While the Firm’s cyber and data protection policies and procedures are rigorous, the team is keen to ensure any security measures have the minimum impact on our colleagues’ ability to do their jobs effectively and efficiently.

Tony says: “Some clients have asked us to deactivate USB ports from all our computers but, to do that, we’d make it very difficult for some of our other clients to share data with us. We recommend that our clients share data with us through our own secure file transfer site (similar to Dropbox) and minimize the use of USBs. They should only be used if encrypted.

“One of the Firm’s strategic goals is to create a great place to work, so balancing our security needs while not making working here too difficult to actually get the work done is vital. We have to balance security policy against getting the job done in a sensible way and it isn’t always easy!

“And, of course, ensuring we’re able to continue offering a safe, trusted service to our clients is absolutely core to our global strategy.”

Helping clients through the maze

Chair of our Global Data, Privacy & Cybersecurity Practice Steve Chabinsky is well placed to appreciate the threat of cybercrime. Before joining the Firm in November 2016, he spent over 15 years with the FBI and was senior cyber adviser to the US Director of National Intelligence.

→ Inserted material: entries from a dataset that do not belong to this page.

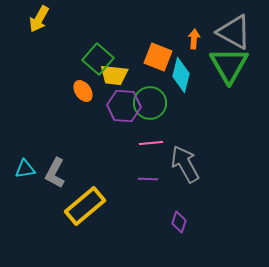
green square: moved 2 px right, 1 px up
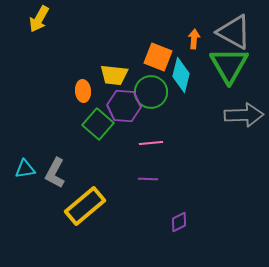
green square: moved 65 px down
orange ellipse: rotated 30 degrees clockwise
green circle: moved 1 px right, 11 px up
gray arrow: moved 59 px right, 49 px up; rotated 117 degrees clockwise
purple diamond: rotated 45 degrees clockwise
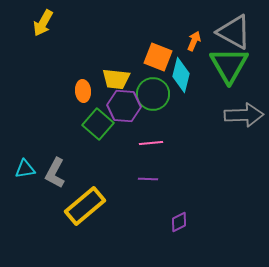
yellow arrow: moved 4 px right, 4 px down
orange arrow: moved 2 px down; rotated 18 degrees clockwise
yellow trapezoid: moved 2 px right, 4 px down
green circle: moved 2 px right, 2 px down
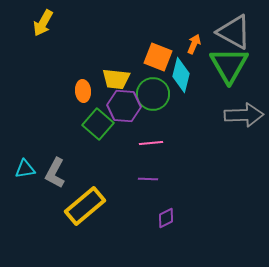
orange arrow: moved 3 px down
purple diamond: moved 13 px left, 4 px up
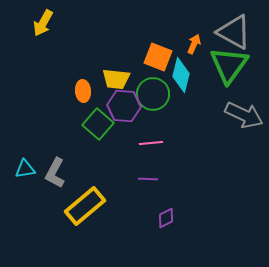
green triangle: rotated 6 degrees clockwise
gray arrow: rotated 27 degrees clockwise
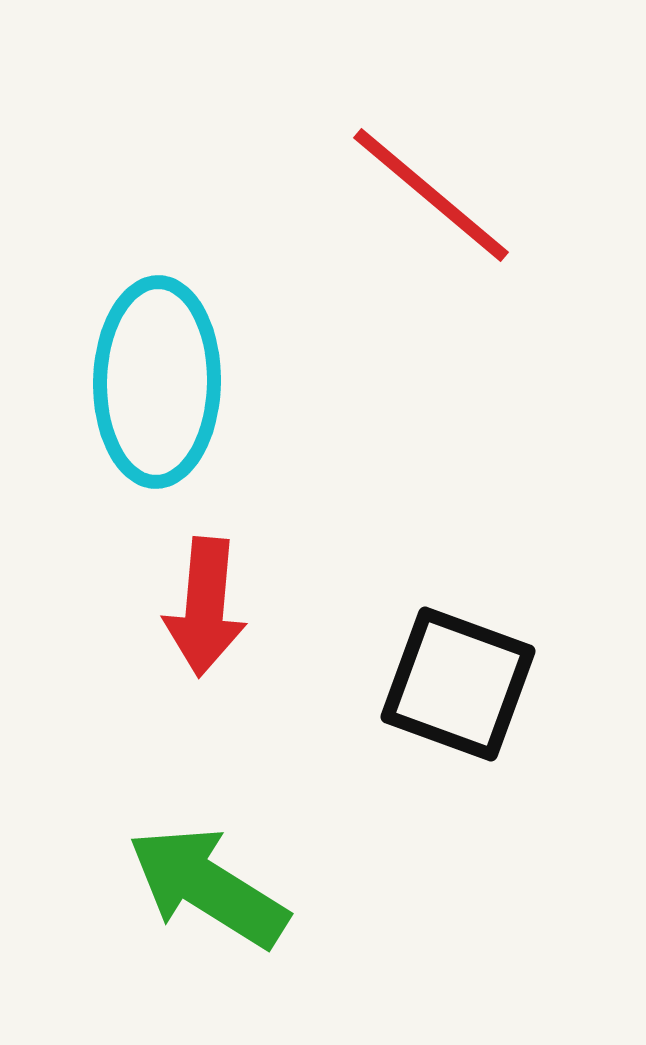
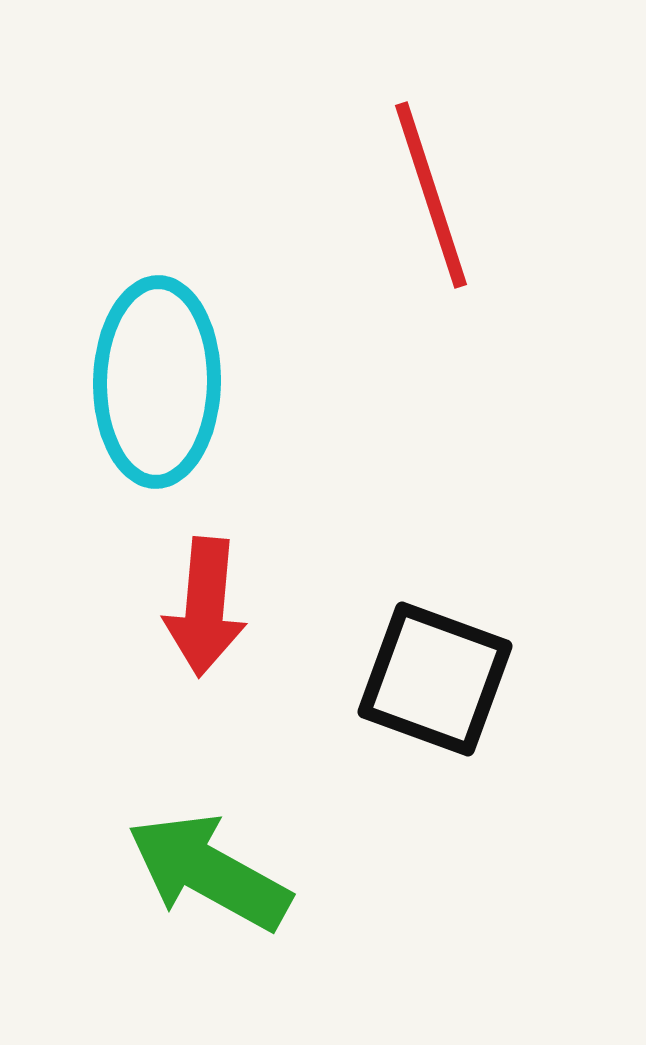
red line: rotated 32 degrees clockwise
black square: moved 23 px left, 5 px up
green arrow: moved 1 px right, 15 px up; rotated 3 degrees counterclockwise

During his career, he’s provided cybersecurity advice to three US Presidents and, while General Counsel and Chief Risk Officer for the cybersecurity firm CrowdStrike, he was appointed to the Commission on Enhancing National Cybersecurity, which released its findings to incoming President Trump in December 2016.

“If you look at our clients you are unlikely to find any that don’t have reasons to be concerned about cybercrime,” Steve says.

“With critical infrastructure dependent on digital control systems, key industries dependent on network infrastructure, and consumer products increasingly connected to the internet, hackers can target anything from the systems that monitor hazardous equipment, to traffic light systems, energy distribution networks and even the braking systems of cars.”

Cyber and data security is something clients are increasingly asking the Firm to advise them on – whether that’s helping clients comply with privacy laws and contractual obligations, advising them on cybersecurity preparedness, or working with them to respond in the event of a security breach.

“We’ve got an extremely strong team across the globe and our cybersecurity experts also do a lot of cross-practice work, for instance helping our Financial Institutions Industry Group and M&A teams when their clients need advice on privacy and cybersecurity issues,” says Steve.

The Firm is currently helping many clients make sure they comply with the European Union’s General Data Protection Regulation, which takes effect in May 2018.

Steve adds: “We’re also advising a growing number of clients about the complicated legal and security challenges involved in moving their data and services to the ‘cloud.’  They want their global workforce to collaborate and share data across boundaries, but they recognize the need to take into account that data laws differ significantly from one country to another.”

Cybersecurity is indeed a fast-growing practice for the Firm. Steve says: “There is nothing to suggest it won’t continue to grow and, with the rapid boom in the Internet of Things, the likelihood is that demand will increase even faster.”